The girls began to ask when a program would be available for them.
"And they would say, 'Hey, when are we going to have stuff for us?'" Noble recalls
It was a plea he just could not ignore.
"I'm a girl dad as well so it just touched my heart, and girls need this space," he adds
Soon after, She Got Next was born to offer young girls free high-quality basketball training and a safe place to better their game without having to deal with boys.
"Like on my team, they pass me the ball because they trust us. The boys in my school, they don't pass me the ball at all," Gadsten says.
"It's super important for girls to have spaces, especially for basketball because there's not that many places," says coach Dilaxy Solis.
Mentoring is also a major part of the program. The girls get to learn from inspiring women like Bronx native and former college basketball player Solis.
"I just see myself when I was a kid looking for places to play basketball, so I love to be a part of it. I wish I had this when I was a kid," she says.
Noble says the program has positively impacted the girls.
"I've seen such a building of their confidence because most of them were all beginners and months later, they're running in the gym ready for practice.
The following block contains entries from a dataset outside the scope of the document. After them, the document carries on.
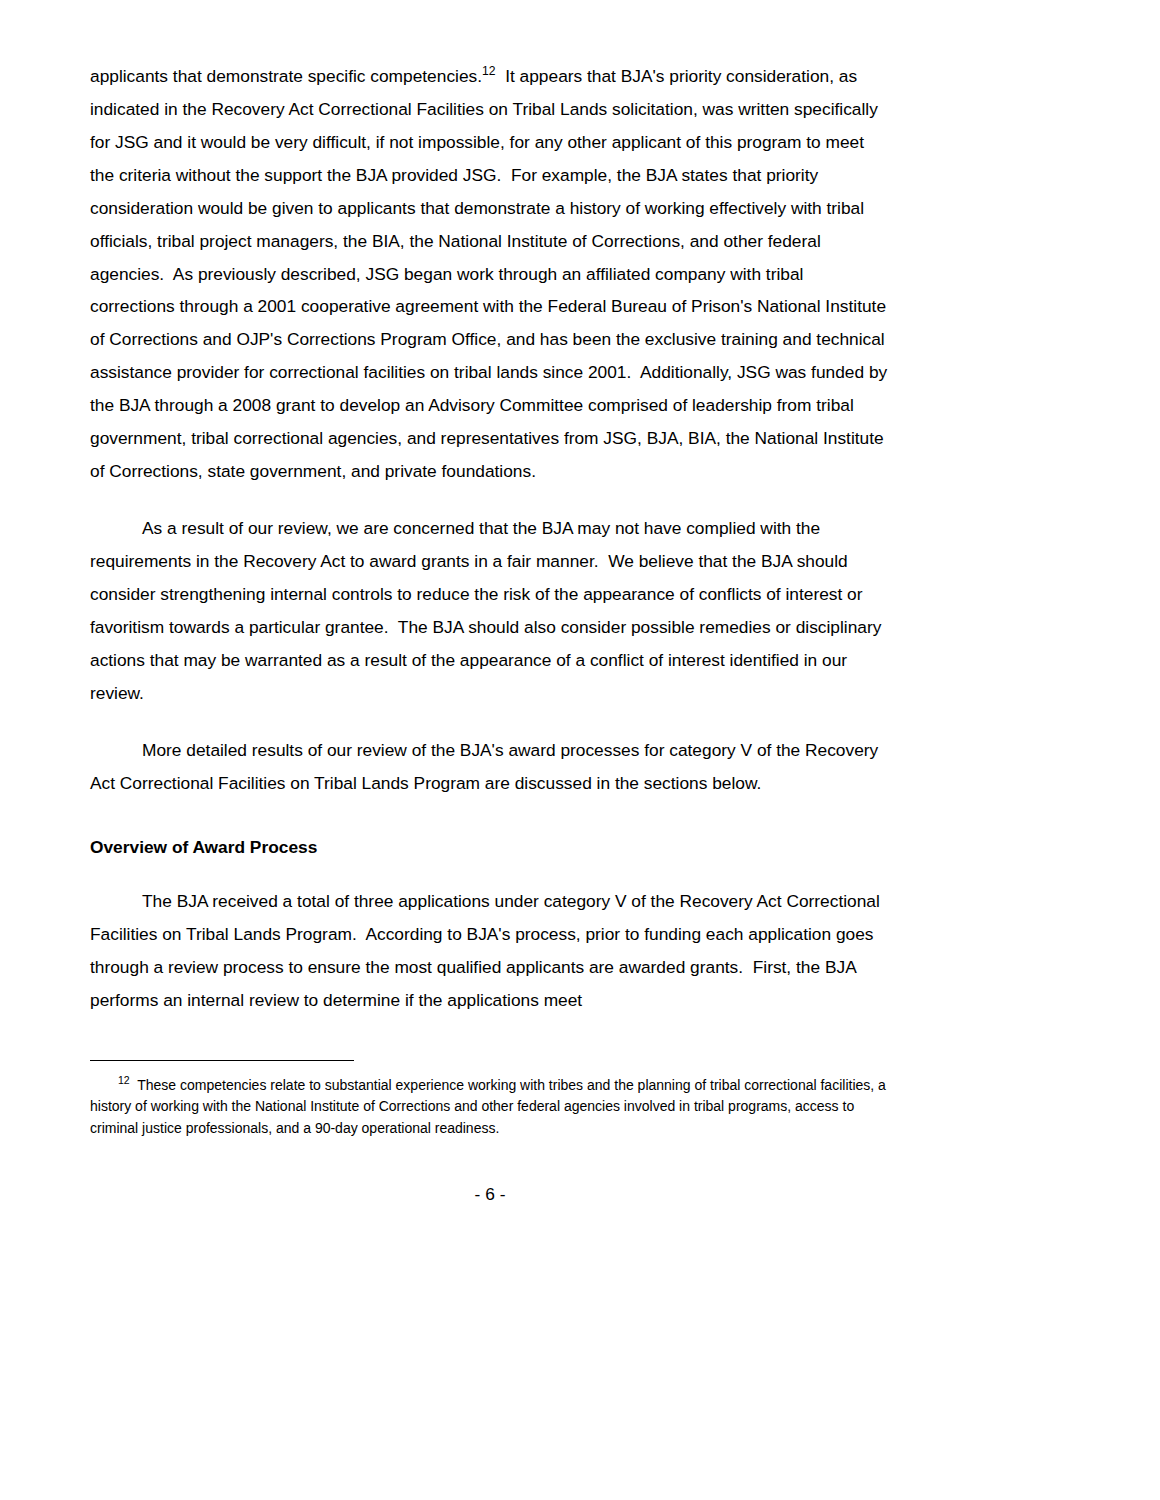applicants that demonstrate specific competencies.12 It appears that BJA's priority consideration, as indicated in the Recovery Act Correctional Facilities on Tribal Lands solicitation, was written specifically for JSG and it would be very difficult, if not impossible, for any other applicant of this program to meet the criteria without the support the BJA provided JSG. For example, the BJA states that priority consideration would be given to applicants that demonstrate a history of working effectively with tribal officials, tribal project managers, the BIA, the National Institute of Corrections, and other federal agencies. As previously described, JSG began work through an affiliated company with tribal corrections through a 2001 cooperative agreement with the Federal Bureau of Prison's National Institute of Corrections and OJP's Corrections Program Office, and has been the exclusive training and technical assistance provider for correctional facilities on tribal lands since 2001. Additionally, JSG was funded by the BJA through a 2008 grant to develop an Advisory Committee comprised of leadership from tribal government, tribal correctional agencies, and representatives from JSG, BJA, BIA, the National Institute of Corrections, state government, and private foundations.
As a result of our review, we are concerned that the BJA may not have complied with the requirements in the Recovery Act to award grants in a fair manner. We believe that the BJA should consider strengthening internal controls to reduce the risk of the appearance of conflicts of interest or favoritism towards a particular grantee. The BJA should also consider possible remedies or disciplinary actions that may be warranted as a result of the appearance of a conflict of interest identified in our review.
More detailed results of our review of the BJA's award processes for category V of the Recovery Act Correctional Facilities on Tribal Lands Program are discussed in the sections below.
Overview of Award Process
The BJA received a total of three applications under category V of the Recovery Act Correctional Facilities on Tribal Lands Program. According to BJA's process, prior to funding each application goes through a review process to ensure the most qualified applicants are awarded grants. First, the BJA performs an internal review to determine if the applications meet
12 These competencies relate to substantial experience working with tribes and the planning of tribal correctional facilities, a history of working with the National Institute of Corrections and other federal agencies involved in tribal programs, access to criminal justice professionals, and a 90-day operational readiness.
- 6 -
They know exactly what they need to do," he says.
The group even finished in third place at the Junior Knicks Tournament earlier this month.
"Seeing the growth is what makes this worth it to me," Noble says.
The program is open to all kids ages 6 to 18 and the girls' team currently practices at Accion Academy on Monday nights.
"My favorite part is my teammates. We're all really good friends and we inspire each other to do more things," Gadsten says.
Since it started a few years ago, the program has been growing and now they hope to expand to other parts of the borough so more girls can play for free. For that, they mostly rely on donations.